The NSF funding will be provided by its Division of Materials Research, the Directorate of Biological Sciences, and the Directorate of Engineering.

CHESS annually attracts more than 1,200 users, who conduct X-ray analysis and collect data for research in materials, biomedical and other science fields, the university said in a July 22 release.

The newly funded NSF portion of the facility will be known as the Center for High-Energy X-ray Sciences at CHESS (CHEXS @ CHESS). It will include four beamlines and staff to support high-energy X-ray science user operations, X-ray technology research and development, and CHEXS leadership, Cornell said. In addition to research, CHEXS will support education and training, particularly of researchers in biological sciences, engineering, and materials research.

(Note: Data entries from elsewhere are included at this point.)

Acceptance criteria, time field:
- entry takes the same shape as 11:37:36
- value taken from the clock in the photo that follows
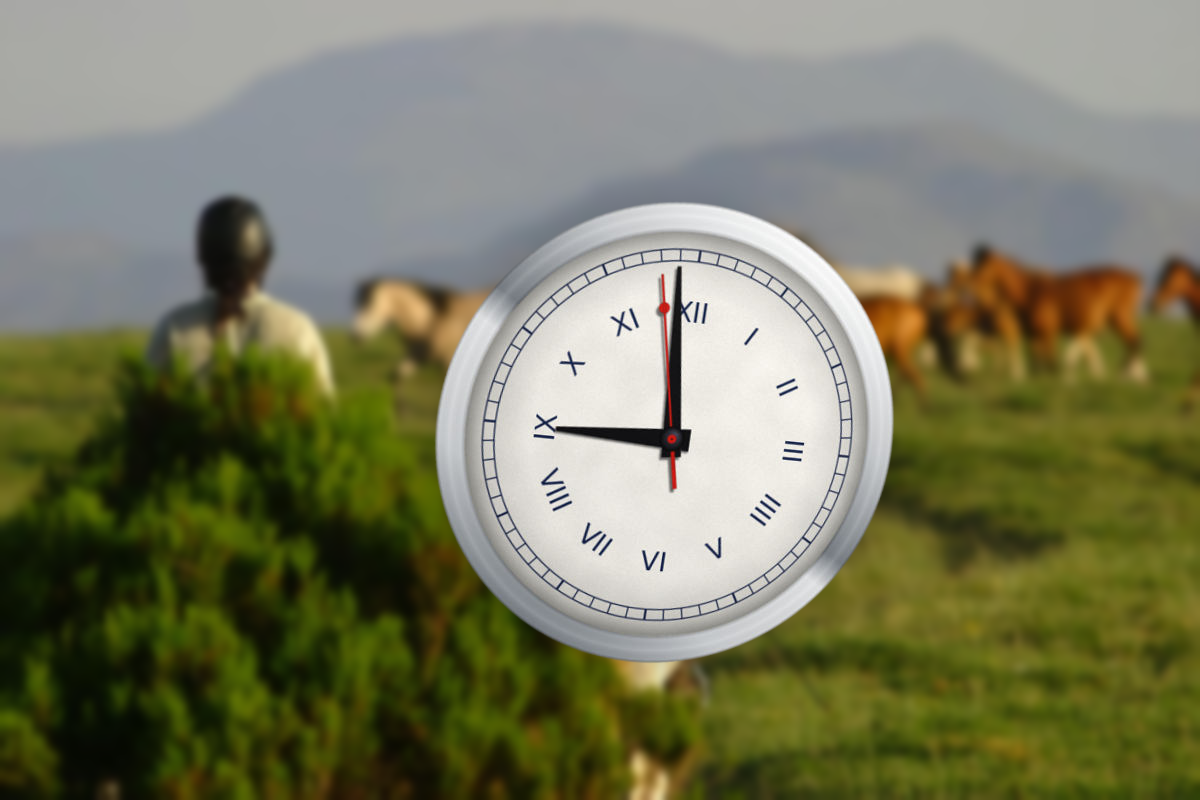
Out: 8:58:58
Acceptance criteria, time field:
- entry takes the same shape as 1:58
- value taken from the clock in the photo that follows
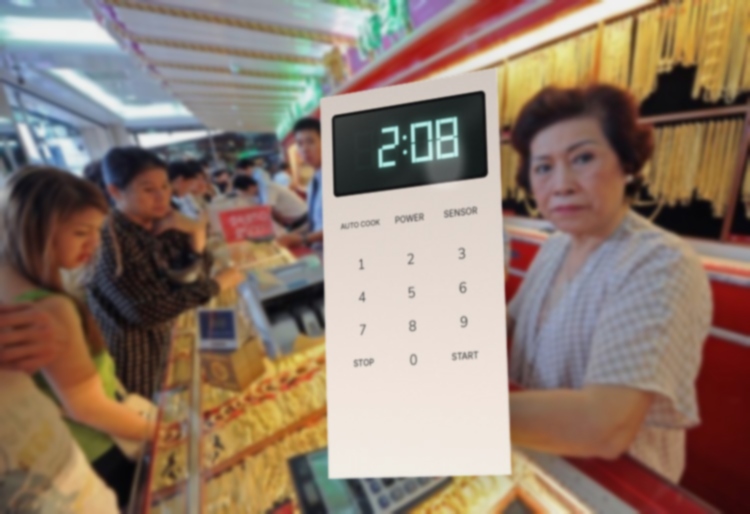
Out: 2:08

“The renewal of NSF funding for CHESS will ensure America and Cornell University remain at the cutting edge of innovation in high-energy X-ray applications,” U.S. Senate Minority Leader Charles Schumer (D–N.Y.) said in the Cornell release. “CHESS is a unique training ground for the scientific workforce we need to keep the U.S. competitive, and is part of the lifeblood of our scientific community, enabling researchers to make advancements in everything from clean energy technologies to stronger, more resilient infrastructure.”

CHESS’s most recent grant renewal from the NSF came in 2014.

The NSF is the largest source of funding for CHESS. Until this spring, CHESS had been funded exclusively by this science agency since its commissioning in 1980. That changed in April, when Cornell transitioned to “a new funding model in which multiple partners will steward facilities at CHESS,” per the release.

CHESS recently completed a $15 million upgrade, which was funded by New York State. That project improved the infrastructure of the storage ring and CHESS’s X-ray beamlines.